Henzi V, Reichling D B, Helm S W, MacDermott A B
Department of Physiology and Cellular Biophysics, Columbia University, New York, New York 10032.
Mol Pharmacol. 1992 Apr;41(4):793-801.
The pharmacological actions of L-proline on excitatory and inhibitory amino acid receptors have been characterized under voltage-clamp conditions, using cultured dissociated neurons from the dorsal horn of the rat spinal cord. At a holding potential of -62 mV, millimolar concentrations of L-proline elicited an inward current that was partially antagonized by D-(-)-2-amino-5-phosphonopentanoic acid (APV), 6-cyano-7-nitroquinoxaline-2,3-dione (CNQX), and strychnine and was virtually abolished (97% block) by a combination of all three antagonists. Currents evoked by D-proline were abolished by strychnine alone. APV-, CNQX-, and strychnine-sensitive components of L-proline-evoked currents were isolated using various combinations of the three antagonists. These currents were identical to currents elicited by N-methyl-D-aspartate (NMDA), kainate, and glycine, respectively, with respect to antagonist specificity, reversal potential, and ionic permeability. The APV- and strychnine-sensitive currents also showed a time dependence similar to that of the currents elicited by NMDA and glycine. EC50 values could not be calculated, because the response did not saturate within the tested range of L-proline concentrations (0.3-50 mM). Estimates of relative potency were obtained, however, by comparison with responses elicited by selective agonists. The APV-sensitive, CNQX-sensitive, and strychnine-sensitive currents evoked by 10 mM L-proline were comparable in size to currents elicited by 15 microM NMDA, 5 microM kainate, and 30 microM glycine, respectively. L-Proline was found to elicit an increase in intracellular [Ca2+] that was dependent upon Ca2+ entry into the cell. These Ca2+ responses were enhanced by strychnine and partially antagonized by APV, CNQX, or Mg2+. Our results using dorsal horn neurons grown in culture indicate that L-proline is a weak agonist at strychnine-sensitive glycine receptors and at both NMDA and non-NMDA glutamate receptors. These observations should help in interpreting the confusing array of L-proline actions that have been described using more intact nervous system preparations. Furthermore, the ability of L-proline to stimulate Ca2+ entry after activation of excitatory amino acid receptors implicates L-proline as a potential endogenous excitotoxin.
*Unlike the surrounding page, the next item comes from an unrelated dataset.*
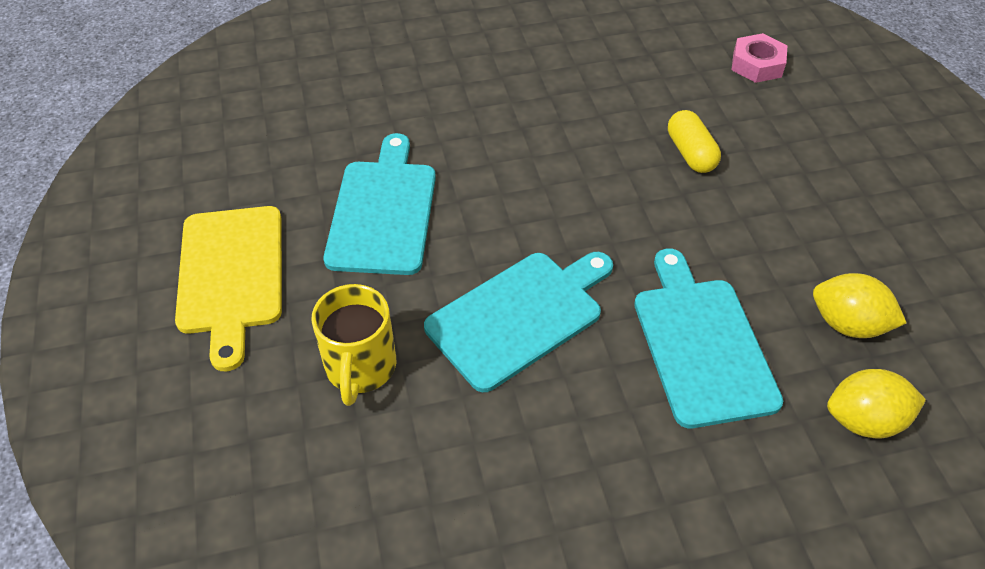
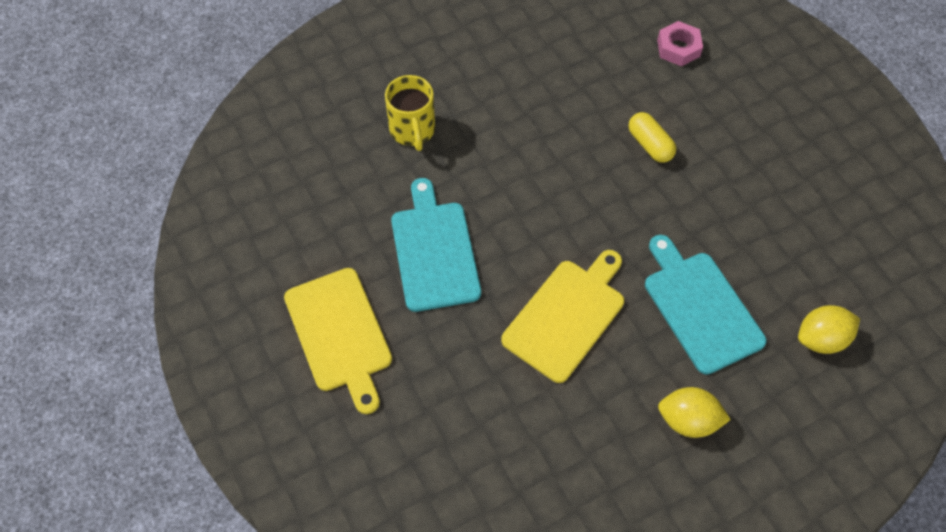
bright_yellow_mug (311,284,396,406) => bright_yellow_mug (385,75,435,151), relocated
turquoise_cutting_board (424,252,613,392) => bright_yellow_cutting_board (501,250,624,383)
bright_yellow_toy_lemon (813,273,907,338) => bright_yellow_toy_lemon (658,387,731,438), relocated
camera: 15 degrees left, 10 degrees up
利用大鼠脊髓背角的原代培养解离神经元,在电压钳条件下对L-脯氨酸对兴奋性和抑制性氨基酸受体的药理作用进行了表征。在-62 mV的钳制电位下,毫摩尔浓度的L-脯氨酸引发内向电流,该电流部分被D-(-)-2-氨基-5-磷酸戊酸(APV)、6-氰基-7-硝基喹喔啉-2,3-二酮(CNQX)和士的宁拮抗,并且在三种拮抗剂联合使用时几乎完全被阻断(97%阻断)。D-脯氨酸诱发的电流仅被士的宁阻断。使用三种拮抗剂的不同组合分离出L-脯氨酸诱发电流中对APV、CNQX和士的宁敏感的成分。这些电流在拮抗剂特异性、反转电位和离子通透性方面分别与N-甲基-D-天冬氨酸(NMDA)、海人酸和甘氨酸诱发的电流相同。对APV和士的宁敏感的电流也表现出与NMDA和甘氨酸诱发的电流相似的时间依赖性。由于在测试的L-脯氨酸浓度范围(0.3 - 50 mM)内反应未达到饱和,因此无法计算EC50值。然而,通过与选择性激动剂诱发的反应进行比较获得了相对效价的估计值。10 mM L-脯氨酸诱发的对APV敏感、对CNQX敏感和对士的宁敏感的电流大小分别与15 μM NMDA、5 μM海人酸和30 μM甘氨酸诱发的电流相当。发现L-脯氨酸可引起细胞内[Ca2+]增加,这依赖于Ca2+进入细胞。这些Ca2+反应被士的宁增强,被APV、CNQX或Mg2+部分拮抗。我们使用培养的背角神经元的结果表明,L-脯氨酸是士的宁敏感的甘氨酸受体以及NMDA和非NMDA谷氨酸受体的弱激动剂。这些观察结果应有助于解释使用更完整的神经系统制剂所描述的L-脯氨酸作用的复杂情况。此外,L-脯氨酸在兴奋性氨基酸受体激活后刺激Ca2+进入的能力表明L-脯氨酸是一种潜在的内源性兴奋性毒素。